Gone are the days when hundreds of Mixtec men scrambled over the rocky Oaxacan shoreline north of Huatulco to extract the milky liquid from the purpura patula, a marine mollusk. But thankfully to the persistence of a few people, the tradition of shellfish dyeing has survived, for these large mollusks yield the essential rich purple dye, hand woven into the traditional pozahuanco (wrapped skirt) worn by Mixtec women.
It’s hard to imagine how many more years, Habacuc Avendano, the head of the Cooperativo de Tintoreros de Pinotepa Don Luis, will still be one of the remaining thirteen men who are experts at milking the glands of the purpura. He was 15 years old when he started, and he’s 73 now. I briefly introduced you to him a few weeks ago and promised you more. This “more” is the foremost reason for taking this trip.

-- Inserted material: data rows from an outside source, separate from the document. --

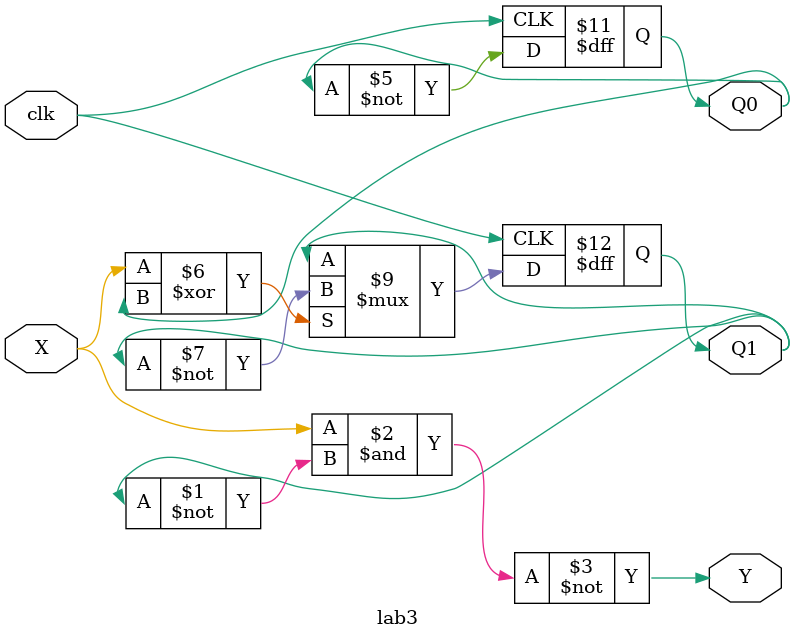
<source format=v>
module lab3(
    input   X,
    input   clk,
    output  Q0,
    output  Q1,
    output  Y
);

reg  Q0;
reg  Q1;

initial begin
    Q0=1'b0;
    Q1=1'b0;
end

assign Y = ~(X&(~Q1));

always @(negedge clk) begin
    Q0 <= ~Q0;
    if(X^Q0) Q1<=~Q1;
end
endmodule

</source>
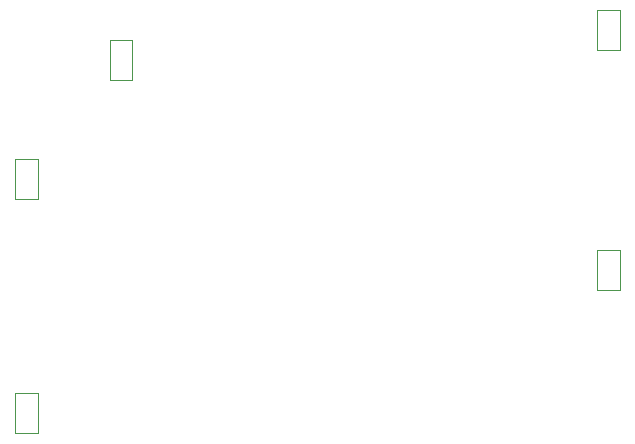
<source format=gbr>
G04 #@! TF.GenerationSoftware,KiCad,Pcbnew,5.1.12-84ad8e8a86~92~ubuntu20.04.1*
G04 #@! TF.CreationDate,2021-12-19T18:17:29-08:00*
G04 #@! TF.ProjectId,ft4232h-breakout,66743432-3332-4682-9d62-7265616b6f75,Jun2021b*
G04 #@! TF.SameCoordinates,Original*
G04 #@! TF.FileFunction,Other,User*
%FSLAX46Y46*%
G04 Gerber Fmt 4.6, Leading zero omitted, Abs format (unit mm)*
G04 Created by KiCad (PCBNEW 5.1.12-84ad8e8a86~92~ubuntu20.04.1) date 2021-12-19 18:17:29*
%MOMM*%
%LPD*%
G01*
G04 APERTURE LIST*
%ADD10C,0.050000*%
G04 APERTURE END LIST*
D10*
G04 #@! TO.C,C5*
X76134000Y-100661500D02*
X76134000Y-97301500D01*
X74234000Y-100661500D02*
X76134000Y-100661500D01*
X74234000Y-97301500D02*
X74234000Y-100661500D01*
X76134000Y-97301500D02*
X74234000Y-97301500D01*
G04 #@! TO.C,C4*
X76134000Y-120473500D02*
X76134000Y-117113500D01*
X74234000Y-120473500D02*
X76134000Y-120473500D01*
X74234000Y-117113500D02*
X74234000Y-120473500D01*
X76134000Y-117113500D02*
X74234000Y-117113500D01*
G04 #@! TO.C,C6*
X123510000Y-84680000D02*
X123510000Y-88040000D01*
X125410000Y-84680000D02*
X123510000Y-84680000D01*
X125410000Y-88040000D02*
X125410000Y-84680000D01*
X123510000Y-88040000D02*
X125410000Y-88040000D01*
G04 #@! TO.C,C3*
X123510000Y-105000000D02*
X123510000Y-108360000D01*
X125410000Y-105000000D02*
X123510000Y-105000000D01*
X125410000Y-108360000D02*
X125410000Y-105000000D01*
X123510000Y-108360000D02*
X125410000Y-108360000D01*
G04 #@! TO.C,C2*
X84135000Y-90580000D02*
X84135000Y-87220000D01*
X82235000Y-90580000D02*
X84135000Y-90580000D01*
X82235000Y-87220000D02*
X82235000Y-90580000D01*
X84135000Y-87220000D02*
X82235000Y-87220000D01*
G04 #@! TD*
M02*

</source>
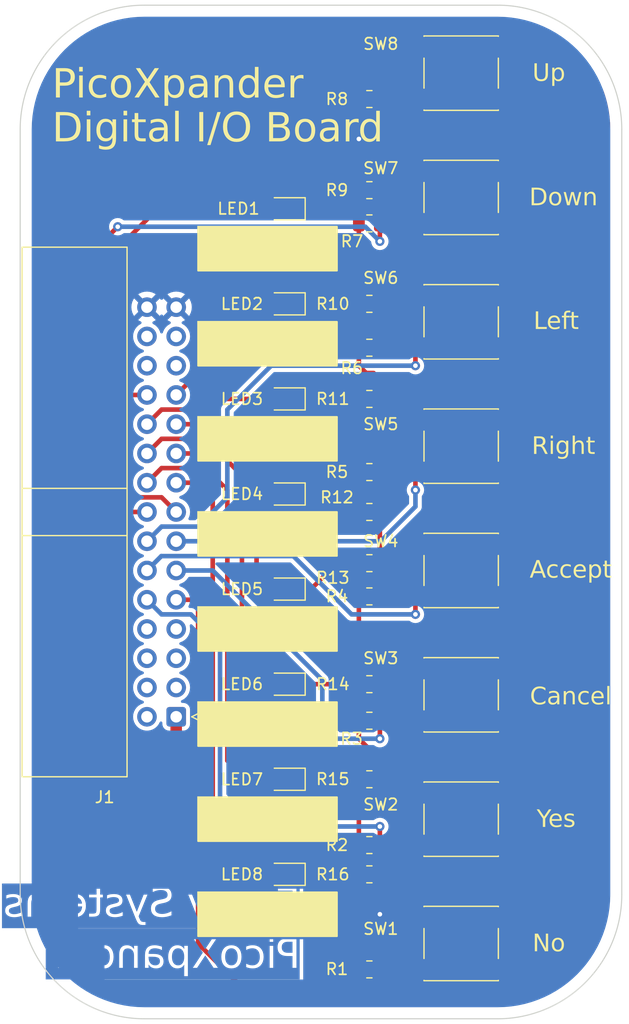
<source format=kicad_pcb>
(kicad_pcb (version 20221018) (generator pcbnew)

  (general
    (thickness 1.6)
  )

  (paper "A4")
  (layers
    (0 "F.Cu" signal)
    (31 "B.Cu" power)
    (35 "F.Paste" user)
    (37 "F.SilkS" user "F.Silkscreen")
    (38 "B.Mask" user)
    (39 "F.Mask" user)
    (41 "Cmts.User" user "User.Comments")
    (44 "Edge.Cuts" user)
    (45 "Margin" user)
    (46 "B.CrtYd" user "B.Courtyard")
    (47 "F.CrtYd" user "F.Courtyard")
    (48 "B.Fab" user)
    (49 "F.Fab" user)
    (50 "User.1" user)
  )

  (setup
    (stackup
      (layer "F.SilkS" (type "Top Silk Screen"))
      (layer "F.Paste" (type "Top Solder Paste"))
      (layer "F.Mask" (type "Top Solder Mask") (thickness 0.01))
      (layer "F.Cu" (type "copper") (thickness 0.035))
      (layer "dielectric 1" (type "core") (thickness 1.51) (material "FR4") (epsilon_r 4.5) (loss_tangent 0.02))
      (layer "B.Cu" (type "copper") (thickness 0.035))
      (layer "B.Mask" (type "Bottom Solder Mask") (thickness 0.01))
      (copper_finish "None")
      (dielectric_constraints no)
    )
    (pad_to_mask_clearance 0)
    (grid_origin 122.79341 117.396)
    (pcbplotparams
      (layerselection 0x00010fc_ffffffff)
      (plot_on_all_layers_selection 0x0000000_00000000)
      (disableapertmacros false)
      (usegerberextensions false)
      (usegerberattributes true)
      (usegerberadvancedattributes true)
      (creategerberjobfile true)
      (dashed_line_dash_ratio 12.000000)
      (dashed_line_gap_ratio 3.000000)
      (svgprecision 4)
      (plotframeref false)
      (viasonmask false)
      (mode 1)
      (useauxorigin false)
      (hpglpennumber 1)
      (hpglpenspeed 20)
      (hpglpendiameter 15.000000)
      (dxfpolygonmode true)
      (dxfimperialunits true)
      (dxfusepcbnewfont true)
      (psnegative false)
      (psa4output false)
      (plotreference true)
      (plotvalue true)
      (plotinvisibletext false)
      (sketchpadsonfab false)
      (subtractmaskfromsilk false)
      (outputformat 1)
      (mirror false)
      (drillshape 1)
      (scaleselection 1)
      (outputdirectory "")
    )
  )

  (net 0 "")
  (net 1 "GNDREF")
  (net 2 "+3V3")
  (net 3 "unconnected-(J1-Pin_3-Pad3)")
  (net 4 "unconnected-(J1-Pin_4-Pad4)")
  (net 5 "unconnected-(J1-Pin_5-Pad5)")
  (net 6 "unconnected-(J1-Pin_6-Pad6)")
  (net 7 "unconnected-(J1-Pin_7-Pad7)")
  (net 8 "unconnected-(J1-Pin_8-Pad8)")
  (net 9 "Net-(J1-Pin_9)")
  (net 10 "Net-(J1-Pin_10)")
  (net 11 "Net-(J1-Pin_11)")
  (net 12 "Net-(J1-Pin_12)")
  (net 13 "Net-(J1-Pin_13)")
  (net 14 "Net-(J1-Pin_14)")
  (net 15 "Net-(J1-Pin_15)")
  (net 16 "Net-(J1-Pin_16)")
  (net 17 "Net-(J1-Pin_17)")
  (net 18 "Net-(J1-Pin_18)")
  (net 19 "Net-(J1-Pin_19)")
  (net 20 "Net-(J1-Pin_20)")
  (net 21 "Net-(J1-Pin_21)")
  (net 22 "Net-(J1-Pin_22)")
  (net 23 "Net-(J1-Pin_23)")
  (net 24 "Net-(J1-Pin_24)")
  (net 25 "unconnected-(J1-Pin_25-Pad25)")
  (net 26 "unconnected-(J1-Pin_26-Pad26)")
  (net 27 "unconnected-(J1-Pin_27-Pad27)")
  (net 28 "unconnected-(J1-Pin_28-Pad28)")
  (net 29 "Net-(LED1-K)")
  (net 30 "Net-(LED2-K)")
  (net 31 "Net-(LED3-K)")
  (net 32 "Net-(LED4-K)")
  (net 33 "Net-(LED5-K)")
  (net 34 "Net-(LED6-K)")
  (net 35 "Net-(LED7-K)")
  (net 36 "Net-(LED8-K)")
  (net 37 "unconnected-(J1-Pin_2-Pad2)")

  (footprint "Resistor_SMD:R_0805_2012Metric" (layer "F.Cu") (at 139.58091 81.546 180))

  (footprint "Button_Switch_SMD:SW_Push_1P1T_NO_6x6mm_H9.5mm" (layer "F.Cu") (at 147.55841 93.901 180))

  (footprint "LED_SMD:LED_0805_2012Metric" (layer "F.Cu") (at 132.31841 122.821 180))

  (footprint "Button_Switch_SMD:SW_Push_1P1T_NO_6x6mm_H9.5mm" (layer "F.Cu") (at 147.55841 83.106 180))

  (footprint "LED_SMD:LED_0805_2012Metric" (layer "F.Cu") (at 132.31841 131.076 180))

  (footprint "Resistor_SMD:R_0805_2012Metric" (layer "F.Cu") (at 139.58091 104.061 180))

  (footprint "Button_Switch_SMD:SW_Push_1P1T_NO_6x6mm_H9.5mm" (layer "F.Cu") (at 147.55841 115.491 180))

  (footprint "Resistor_SMD:R_0805_2012Metric" (layer "F.Cu") (at 139.58091 122.821 180))

  (footprint "Resistor_SMD:R_0805_2012Metric" (layer "F.Cu") (at 139.58091 85.356))

  (footprint "LED_SMD:LED_0805_2012Metric" (layer "F.Cu") (at 132.31841 81.546 180))

  (footprint "Resistor_SMD:R_0805_2012Metric" (layer "F.Cu") (at 139.58091 139.331))

  (footprint "LED_SMD:LED_0805_2012Metric" (layer "F.Cu") (at 132.31841 89.801 180))

  (footprint "Resistor_SMD:R_0805_2012Metric" (layer "F.Cu") (at 139.58091 63.766))

  (footprint "Button_Switch_SMD:SW_Push_1P1T_NO_6x6mm_H9.5mm" (layer "F.Cu") (at 147.55841 126.286 180))

  (footprint "Resistor_SMD:R_0805_2012Metric" (layer "F.Cu") (at 139.58091 128.536))

  (footprint "Resistor_SMD:R_0805_2012Metric" (layer "F.Cu") (at 139.58091 117.741))

  (footprint "Button_Switch_SMD:SW_Push_1P1T_NO_6x6mm_H9.5mm" (layer "F.Cu")
    (tstamp 59afb079-63ea-4f56-944f-700f906f4584)
    (at 147.55841 72.311 180)
    (descr "tactile push button, 6x6mm e.g. PTS645xx series, height=9.5mm")
    (tags "tact sw push 6mm smd")
    (property "Sheetfile" "PicoXpander - IO Board.kicad_sch")
    (property "Sheetname" "")
    (property "ki_description" "Push button switch, generic, two pins")
    (property "ki_keywords" "switch normally-open pushbutton push-button")
    (path "/cf5a2f3a-71a5-4c9a-bb91-b566d1468791")
    (attr smd)
    (fp_text reference "SW7" (at 6.985 2.54) (layer "F.SilkS")
        (effects (font (size 1 1) (thickness 0.15)))
      (tstamp e0260b76-bd2e-4a99-ac64-2d4e2ba8da67)
    )
    (fp_text value "DOWN" (at 0 4.15) (layer "F.Fab")
        (effects (font (size 1 1) (thickness 0.15)))
      (tstamp e38e55e4-b8e5-4418-a0f4-fcf7c5d23a32)
    )
    (fp_text user "Down" (at -8.89 -0.052119 unlocked) (layer "F.SilkS")
        (effects (font (face "Gayathri") (size 1.5 1.5) (thickness 0.15)))
      (tstamp b7c456d0-5bd8-4fd1-8893-4c500e119daa)
      (render_cache "Down" 0
        (polygon
          (pts
            (xy 154.00183 71.594167)            (xy 153.985003 71.595099)            (xy 153.969361 71.597773)            (xy 153.95523 71.602011)
            (xy 153.940189 71.609231)            (xy 153.926827 71.62025)            (xy 153.919618 71.633264)            (xy 153.918665 71.640329)
            (xy 153.918665 72.939823)            (xy 153.923686 72.955711)            (xy 153.935119 72.967375)            (xy 153.948833 72.975275)
            (xy 153.965674 72.981163)            (xy 153.980968 72.984199)            (xy 153.99753 72.98556)            (xy 154.00183 72.985619)
            (xy 154.479569 72.985619)            (xy 154.517202 72.984704)            (xy 154.553775 72.981992)            (xy 154.589281 72.977527)
            (xy 154.62371 72.971357)            (xy 154.657053 72.963526)            (xy 154.6893 72.954081)            (xy 154.720443 72.943068)
            (xy 154.750472 72.930532)            (xy 154.779379 72.91652)            (xy 154.807154 72.901078)            (xy 154.833787 72.884251)
            (xy 154.859271 72.866086)            (xy 154.883596 72.846628)            (xy 154.906752 72.825923)            (xy 154.92873 72.804018)
            (xy 154.949523 72.780958)            (xy 154.969119 72.75679)            (xy 154.987511 72.731558)            (xy 155.004688 72.70531)
            (xy 155.020643 72.678091)            (xy 155.035366 72.649947)            (xy 155.048847 72.620924)            (
... [693299 chars truncated]
</source>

Hidden in Coastal Crevices
We picked up Habacuc at a stop along the road to Huatulco and turned off the main road onto a gravel one heading down to the beach. His stories of the old days of shellfish dyeing began—how they used to walk eight days from Pinotepa and stay on the coast for about three months during the harvesting season of November to February (give-or-take a month). In those days, anyone could come to the coast and dye. But from his village, the men would carry a couple hundred skeins of commercially-spun fine cotton yarn, dyeing three-four skeins per day. After the season, they would walk back home.
Threat and Sustainability
This dyeing tradition came under threat in Oaxaca during the early 1980s when a Japanese company, Imperial Purple Inc., overharvested them. Instead of allowing the mollusks to recover, they collected dye year round. Within four years, the population was severely depleted. Led by anthropologist Marta Turok and the Pinotepa shell dyers, the Mexican authorities were petitioned to protect the purpura habitat. Since 1988, only licensed Mixtec dyers are permitted to harvest dye, taking monthly turns according to the moon cycle, thus creating a healthy environment for the shellfish. The men of Pinotepa de Don Luis continue this practice, trading or selling the dyed cotton to their village women weavers.
Unlike the murex mollusk which is known for its imperial purple dye and is killed in the process of obtaining the ink, the purpura have always been milked alive and left to replenish their dye fluid for harvesting at another time. The purpura shell fishermen need to be in the right spot when the tide is low to search the dark crevices for the grey-shelled snail. Sometimes there are two low tides during the light of day and they are able to search more.
Carrying a skein in one hand and a long-pointed stick in the other, Habacuc pries the snail loose. He knows just how and where to squeeze the snail to irritate it, causing the release of the milky-colored liquid and filling the mouth of the shell. Once this liquid is exposed to air and sun, it starts to oxidize to yellowish-green and must be quickly applied directly onto the yarn. Once the liquid is applied, the purpura is placed back into its crevice to recover. This process is repeated, moving from shell to shell until his skein is saturated with dye. From here, the skein is opened up on a rock, exposed to full sunlight, and left to oxidize turning from shades of green to turquoise to purple. In this way, it’s similar to the non-toxic and permanent indigo dye which also changes color when exposed to sun and air. Watch this video of Habacuc and this process on our visit that day.
Yarn and Weaving
It wasn’t easy convincing Habacuc to sell us the cotton skein dyed that day, especially knowing it takes about four skeins to weave a luxurious pozahuanco. My partner Suzanne carried it with her—the stench so strong that even after washing it a few times in her hotel room, she had to triple-bag it. And she still worried about getting it past the dog sniffers in customs. After arriving home and giving it a number of washings, the odor disappeared but the color remained as strong as ever. As you can see, the uneven color application gives a striated effect to the final yarn.